Input material:

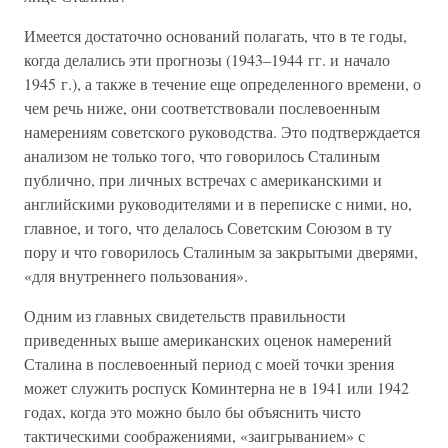
Имеется достаточно оснований полагать, что в те годы,
когда делались эти прогнозы (1943–1944 гг. и начало
1945 г.), а также в течение еще определенного времени, о
чем речь ниже, они соответствовали послевоенным
намерениям советского руководства. Это подтверждается
анализом не только того, что говорилось Сталиным
публично, при личных встречах с американскими и
английскими руководителями и в переписке с ними, но,
главное, и того, что делалось Советским Союзом в ту
пору и что говорилось Сталиным за закрытыми дверями,
«для внутреннего пользования».
Одним из главных свидетельств правильности
приведенных выше американских оценок намерений
Сталина в послевоенный период с моей точки зрения
может служить роспуск Коминтерна не в 1941 или 1942
годах, когда это можно было бы объяснить чисто
тактическими соображениями, «заигрыванием» с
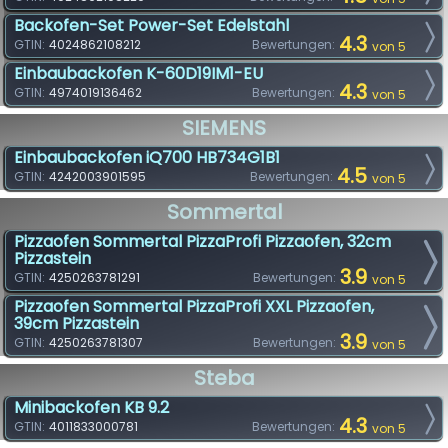
Backofen-Set Power-Set Edelstahl
4.3
GTIN:
4024862108212
Bewertungen:
von 5
Einbaubackofen K-60D19IM1-EU
4.3
GTIN:
4974019136462
Bewertungen:
von 5
SIEMENS
Einbaubackofen iQ700 HB734G1B1
4.5
GTIN:
4242003901595
Bewertungen:
von 5
Sommertal
Pizzaofen Sommertal PizzaProfi Pizzaofen, 32cm
Pizzastein
3.9
GTIN:
4250263781291
Bewertungen:
von 5
Pizzaofen Sommertal PizzaProfi XXL Pizzaofen,
39cm Pizzastein
3.9
GTIN:
4250263781307
Bewertungen:
von 5
Steba
Minibackofen KB 9.2
4.3
GTIN:
4011833000781
Bewertungen:
von 5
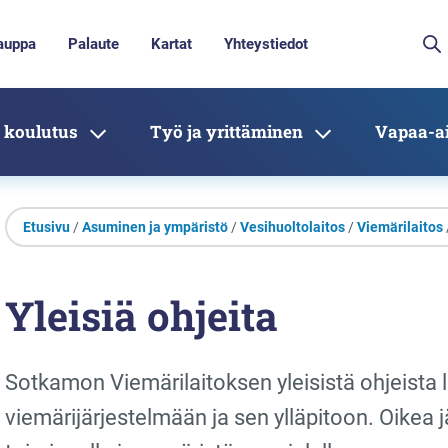
auppa
Palaute
Kartat
Yhteystiedot
 koulutus
Työ ja yrittäminen
Vapaa-ai
Etusivu
/
Asuminen ja ympäristö
/
Vesihuoltolaitos
/
Viemärilaitos
Yleisiä ohjeita
Sotkamon Viemärilaitoksen yleisistä ohjeista lö
viemärijärjestelmään ja sen ylläpitoon. Oikea 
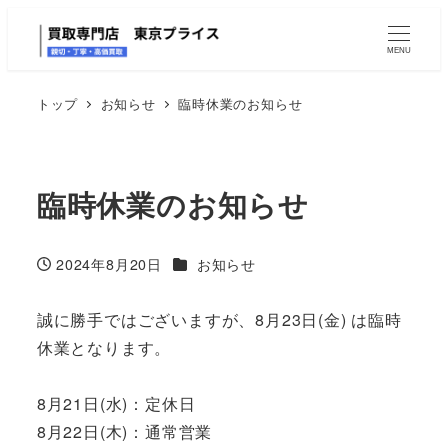
MENU
トップ
お知らせ
臨時休業のお知らせ
臨時休業のお知らせ
カテゴリー
2024年8月20日
お知らせ
投稿日
誠に勝手ではございますが、8月23日(金) は臨時
休業となります。
8月21日(水)：定休日
8月22日(木)：通常営業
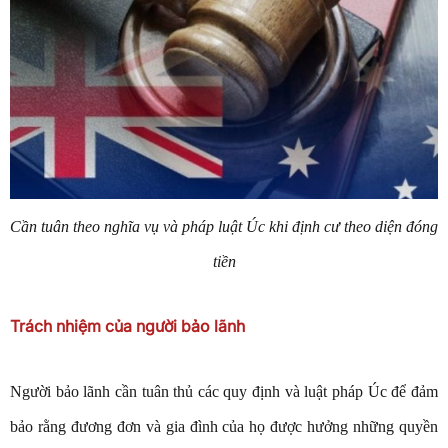
Cần tuân theo nghĩa vụ và pháp luật Úc khi định cư theo diện đóng
tiền
Trách nhiệm của người bảo lãnh
Người bảo lãnh cần tuân thủ các quy định và luật pháp Úc để đảm
bảo rằng đương đơn và gia đình của họ được hưởng những quyền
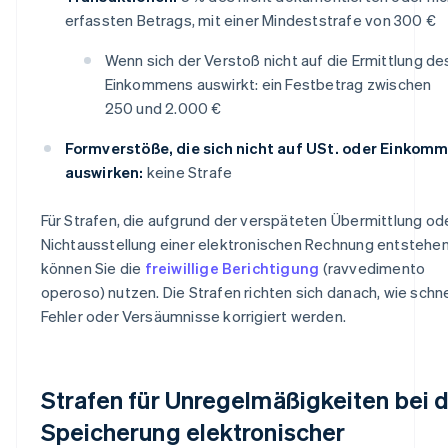
erfassten Betrags, mit einer Mindeststrafe von 300 €
Wenn sich der Verstoß nicht auf die Ermittlung de
Einkommens auswirkt: ein Festbetrag zwischen
250 und 2.000 €
Formverstöße, die sich nicht auf USt. oder Einkom
auswirken:
keine Strafe
Für Strafen, die aufgrund der verspäteten Übermittlung od
Nichtausstellung einer elektronischen Rechnung entstehen
können Sie die
freiwillige Berichtigung
(ravvedimento
operoso) nutzen. Die Strafen richten sich danach, wie schne
Fehler oder Versäumnisse korrigiert werden.
Strafen für Unregelmäßigkeiten bei 
Speicherung elektronischer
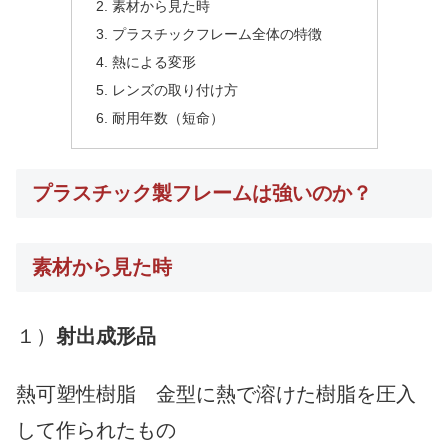
素材から見た時
プラスチックフレーム全体の特徴
熱による変形
レンズの取り付け方
耐用年数（短命）
プラスチック製フレームは強いのか？
素材から見た時
１）
射出成形品
熱可塑性樹脂 金型に熱で溶けた樹脂を圧入
して作られたもの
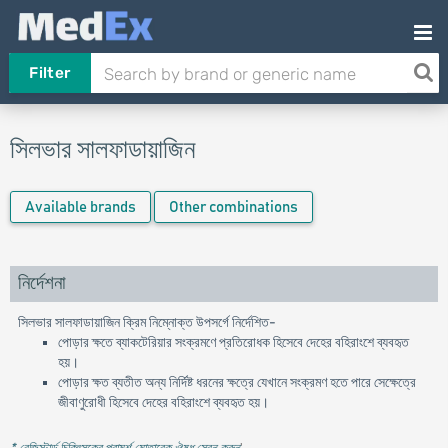
Filter
সিলভার সালফাডায়াজিন
Available brands
Other combinations
নির্দেশনা
সিলভার সালফাডায়াজিন ক্রিম নিম্নোক্ত উপসর্গে নির্দেশিত-
পোড়ার ক্ষতে ব্যাকটেরিয়ার সংক্রমণে প্রতিরোধক হিসেবে দেহের বহিরাংশে ব্যবহৃত
হয়।
পোড়ার ক্ষত ব্যতীত অন্য নির্দিষ্ট ধরনের ক্ষত্রে যেখানে সংক্রমণ হতে পারে সেক্ষেত্রে
জীবাণুরোধী হিসেবে দেহের বহিরাংশে ব্যবহৃত হয়।
* রেজিস্টার্ড চিকিৎসকের পরামর্শ মোতাবেক ঔষধ সেবন করুন
'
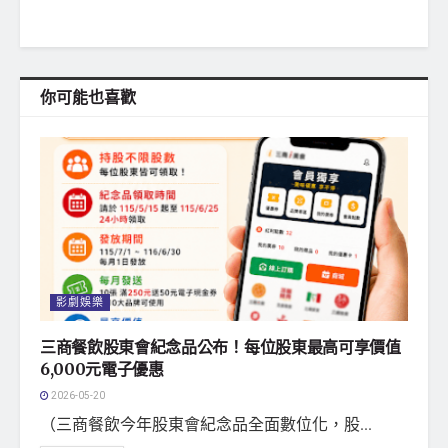
你可能也喜歡
影劇娛樂
三商餐飲股東會紀念品公布！每位股東最高可享價值
6,000元電子優惠
2026-05-20
（三商餐飲今年股東會紀念品全面數位化，股...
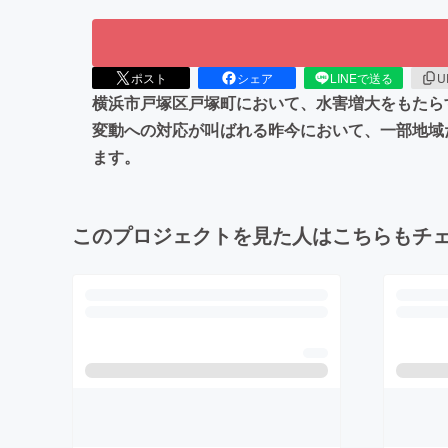
ポスト
シェア
LINEで送る
U
横浜市戸塚区戸塚町において、水害増大をもたら
変動への対応が叫ばれる昨今において、一部地域
ます。
このプロジェクトを見た人はこちらもチ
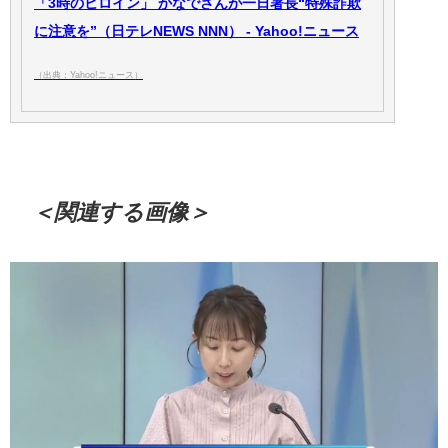
「3時のヒロイン」 かなでさんが一日署長“特殊詐欺
に注意を”（日テレNEWS NNN） - Yahoo!ニュース
（出典：Yahoo!ニュース）
＜関連する画像＞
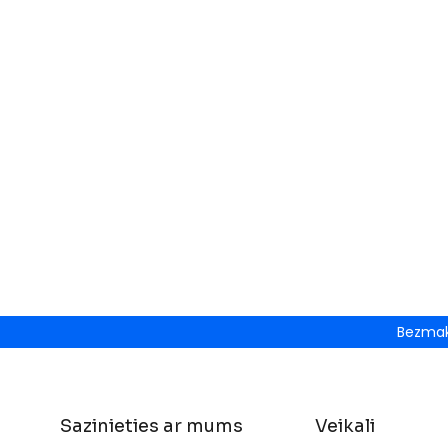
Bezmak
Sazinieties ar mums
Veikali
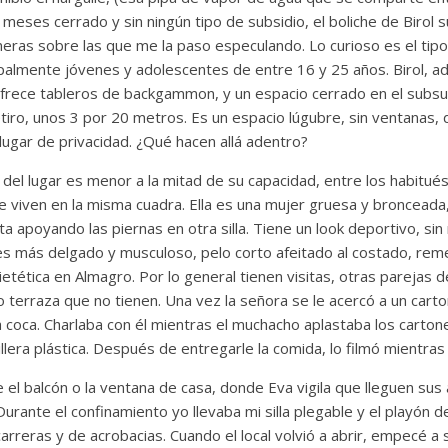
eses cerrado y sin ningún tipo de subsidio, el boliche de Birol 
ras sobre las que me la paso especulando. Lo curioso es el tipo 
cipalmente jóvenes y adolescentes de entre 16 y 25 años. Birol, 
ofrece tableros de backgammon, y un espacio cerrado en el subsue
etiro, unos 3 por 20 metros. Es un espacio lúgubre, sin ventanas
ugar de privacidad. ¿Qué hacen allá adentro?
 del lugar es menor a la mitad de su capacidad, entre los habitué
 viven en la misma cuadra. Ella es una mujer gruesa y bronceada, 
ta apoyando las piernas en otra silla. Tiene un look deportivo, s
 es más delgado y musculoso, pelo corto afeitado al costado, rem
etética en Almagro. Por lo general tienen visitas, otras parejas d
o terraza que no tienen. Una vez la señora se le acercó a un carto
coca. Charlaba con él mientras el muchacho aplastaba los cartone
llera plástica. Después de entregarle la comida, lo filmó mientra
 el balcón o la ventana de casa, donde Eva vigila que lleguen sus 
 Durante el confinamiento yo llevaba mi silla plegable y el playón d
e carreras y de acrobacias. Cuando el local volvió a abrir, empecé 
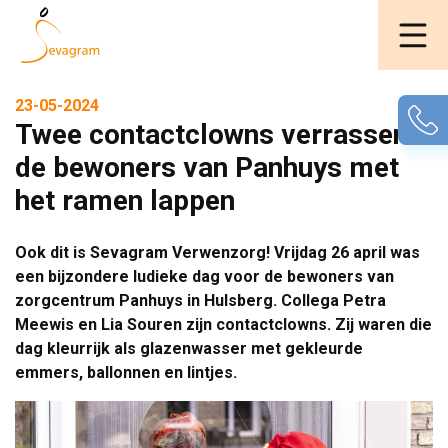
23-05-2024
Twee contactclowns verrassen
de bewoners van Panhuys met
het ramen lappen
Ook dit is Sevagram Verwenzorg! Vrijdag 26 april was
een bijzondere ludieke dag voor de bewoners van
zorgcentrum Panhuys in Hulsberg. Collega Petra
Meewis en Lia Souren zijn contactclowns. Zij waren die
dag kleurrijk als glazenwasser met gekleurde
emmers, ballonnen en lintjes.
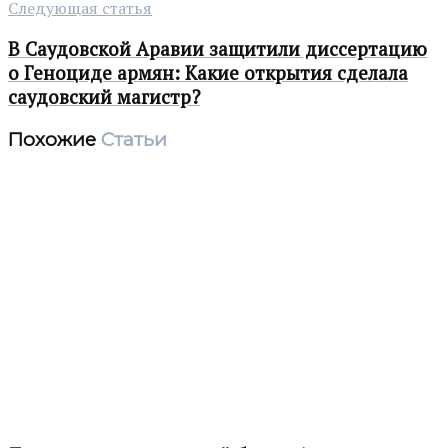
Следующая статья
В Саудовской Аравии защитили диссертацию
о Геноциде армян: Какие открытия сделала
саудовский магистр?
Похожие
Статьи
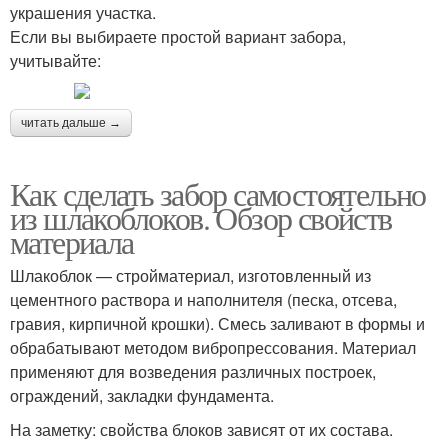
украшения участка.
Если вы выбираете простой вариант забора,
учитывайте:
Забор из досок
Материал для забора
читать дальше →
Как сделать забор самостоятельно
из шлакоблоков. Обзор свойств
Забор между соседями
Заборы из камней
материала
Шлакоблок — стройматериал, изготовленный из
цементного раствора и наполнителя (песка, отсева,
Материалы на
гравия, кирпичной крошки). Смесь заливают в формы и
Забор из камня
каменный забор
обрабатывают методом вибропрессования. Материал
применяют для возведения различных построек,
ограждений, закладки фундамента.
На заметку: свойства блоков зависят от их состава.
Забор из габионов
Кованые заборы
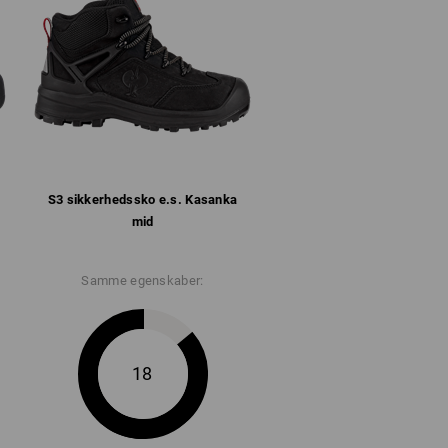
ere information.
S3 sikkerheds­sko e.s. Kasanka
mid
Samme egenskaber:
18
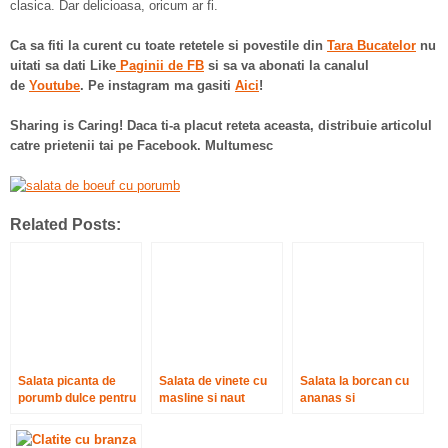
clasica. Dar delicioasa, oricum ar fi.
Ca sa fiti la curent cu toate retetele si povestile din
Tara
Bucatelor
nu
uitati sa dati Like
Paginii de FB
si sa va abonati la canalul
de
Youtube
. Pe instagram ma gasiti
Aici
!
Sharing is Caring! Daca ti-a placut reteta aceasta, distribuie articolul
catre prietenii tai pe Facebook. Multumesc
Related Posts:
Salata picanta de
Salata de vinete cu
Salata la borcan cu
porumb dulce pentru
masline si naut
ananas si
gratar
mascarpone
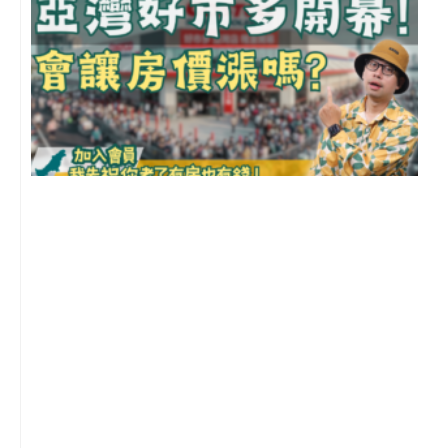
2
年
月
尚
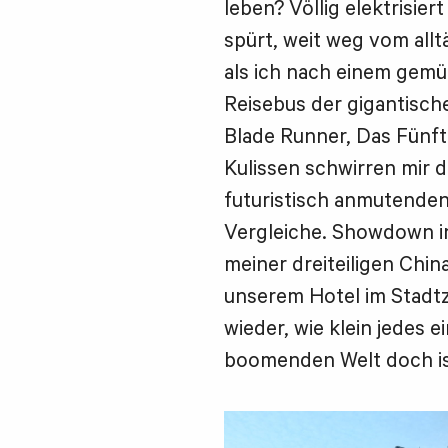
leben? Völlig elektrisiert
spürt, weit weg vom all
als ich nach einem gemü
Reisebus der gigantisch
Blade Runner, Das Fünft
Kulissen schwirren mir 
futuristisch anmutenden
Vergleiche. Showdown in
meiner dreiteiligen Chi
unserem Hotel im Stadtz
wieder, wie klein jedes e
boomenden Welt doch is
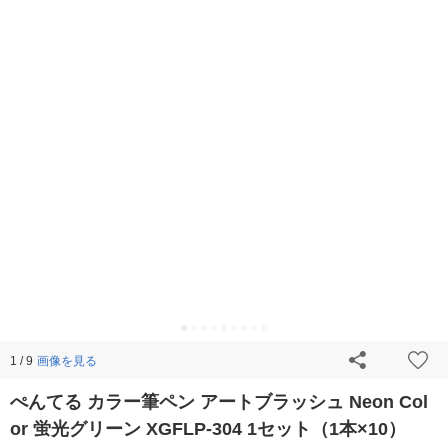
画像を見る
1 / 9
ぺんてる カラー筆ペン アートブラッシュ Neon Col
or 蛍光グリーン XGFLP-304 1セット（1本×10）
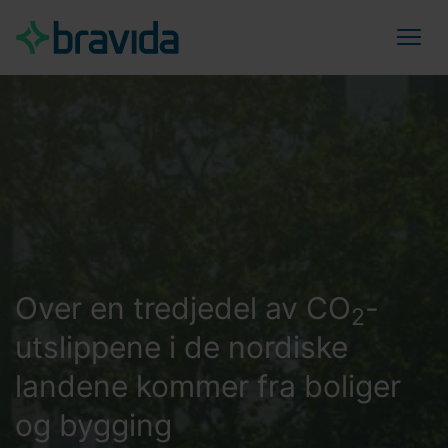
Over en tredjedel av CO
-
2
utslippene i de nordiske
landene kommer fra boliger
og bygging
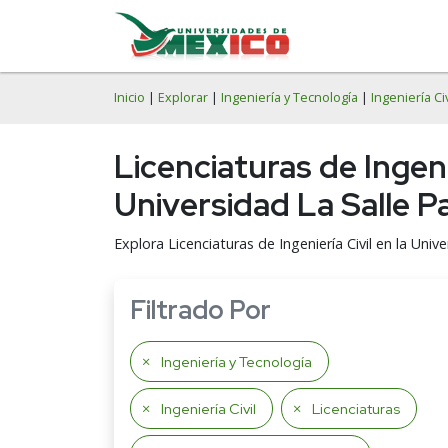
Inicio
|
Explorar
|
Ingeniería y Tecnología
|
Ingeniería Civ
Licenciaturas de Ingen
Universidad La Salle P
Explora Licenciaturas de Ingeniería Civil en la Uni
Filtrado Por
Ingeniería y Tecnología
Ingeniería Civil
Licenciaturas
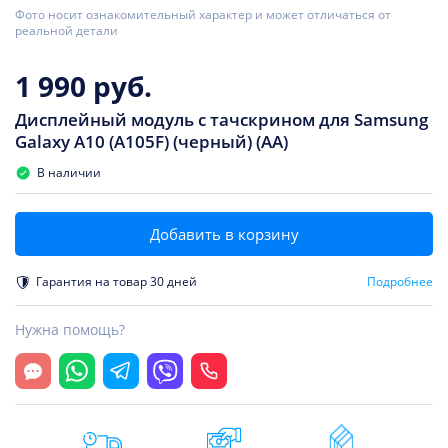
Фото носит ознакомительный характер и может отличаться от
реальной детали
1 990 руб.
Дисплейный модуль с тачскрином для Samsung
Galaxy A10 (A105F) (черный) (AA)
В наличии
Добавить в корзину
Гарантия на товар 30 дней
Подробнее
Нужна помощь?
Открыть чат
Whatsapp
Telegram
Viber
Позвонить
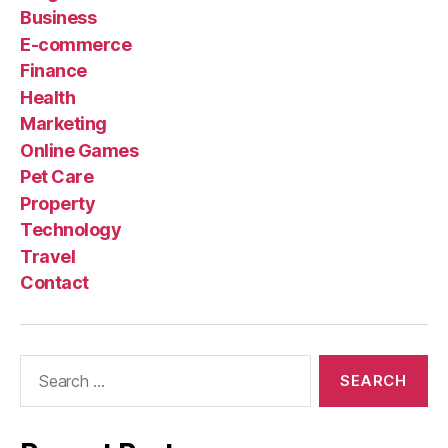
Business
E-commerce
Finance
Health
Marketing
Online Games
Pet Care
Property
Technology
Travel
Contact
Search
for:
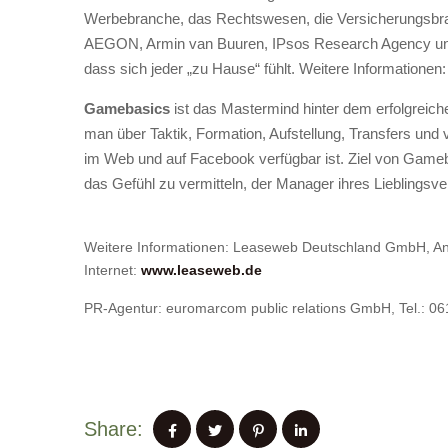
Werbebranche, das Rechtswesen, die Versicherungsbra
AEGON, Armin van Buuren, IPsos Research Agency und 
dass sich jeder „zu Hause“ fühlt. Weitere Informationen
Gamebasics
ist das Mastermind hinter dem erfolgrei
man über Taktik, Formation, Aufstellung, Transfers und 
im Web und auf Facebook verfügbar ist. Ziel von Gameb
das Gefühl zu vermitteln, der Manager ihres Lieblingsve
Weitere Informationen: Leaseweb Deutschland GmbH, Anja
Internet:
www.leaseweb.de
PR-Agentur: euromarcom public relations GmbH, Tel.: 06
Share:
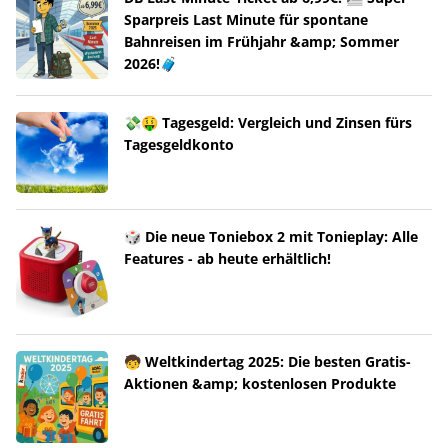
Sparpreis Last Minute für spontane
Bahnreisen im Frühjahr &amp; Sommer
2026!🧳
💸🤑 Tagesgeld: Vergleich und Zinsen fürs
Tagesgeldkonto
🎲 Die neue Toniebox 2 mit Tonieplay: Alle
Features - ab heute erhältlich!
🧒 Weltkindertag 2025: Die besten Gratis-
Aktionen &amp; kostenlosen Produkte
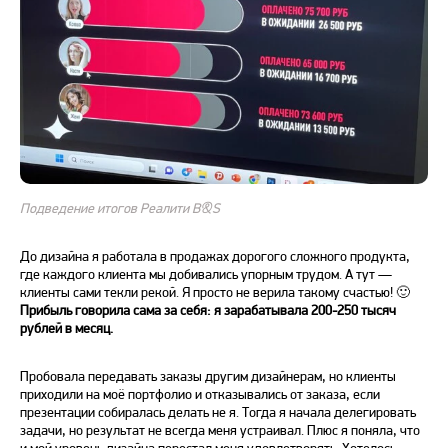
Подведение итогов Реалити B&S
До дизайна я работала в продажах дорогого сложного продукта,
где каждого клиента мы добивались упорным трудом. А тут —
клиенты сами текли рекой. Я просто не верила такому счастью! 🙂
Прибыль говорила сама за себя: я зарабатывала 200-250 тысяч
рублей в месяц.
Пробовала передавать заказы другим дизайнерам, но клиенты
приходили на моё портфолио и отказывались от заказа, если
презентации собиралась делать не я. Тогда я начала делегировать
задачи, но результат не всегда меня устраивал. Плюс я поняла, что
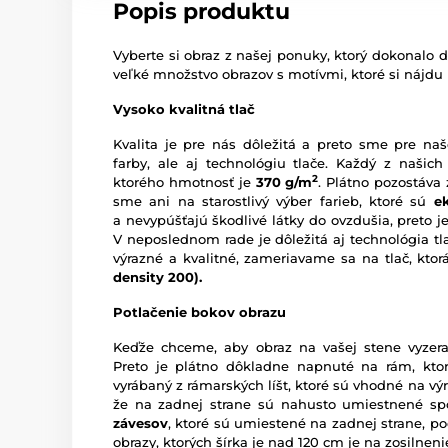
Popis produktu
Vyberte si obraz z našej ponuky, ktorý dokonalo d
veľké množstvo obrazov s motívmi, ktoré si nájdu
Vysoko kvalitná tlač
Kvalita je pre nás dôležitá a preto sme pre naš
farby, ale aj technológiu tlače. Každý z našich
2
ktorého hmotnosť je
370 g/m
. Plátno pozostáva
sme ani na starostlivý výber farieb, ktoré sú
e
a nevypúšťajú škodlivé látky do ovzdušia, preto je
V neposlednom rade je dôležitá aj technológia tl
výrazné a kvalitné, zameriavame sa na tlač, kto
density 200).
Potlačenie bokov obrazu
Keďže chceme, aby obraz na vašej stene vyzera
Preto je plátno dôkladne napnuté na rám, ktor
vyrábaný z rámarských líšt, ktoré sú vhodné na vý
že na zadnej strane sú nahusto umiestnené sp
závesov
, ktoré sú umiestené na zadnej strane, pod
obrazy, ktorých šírka je nad 120 cm je na zosilne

Exercise description:
Exactly as written, repeat the lines from the beginning of the entries up to and including the line with "намерениям советского руководства.", but not the pictures.

Response to the task:
Имеется достаточно оснований полагать, что в те годы,
когда делались эти прогнозы (1943–1944 гг. и начало
1945 г.), а также в течение еще определенного времени, о
чем речь ниже, они соответствовали послевоенным
намерениям советского руководства. Это подтверждается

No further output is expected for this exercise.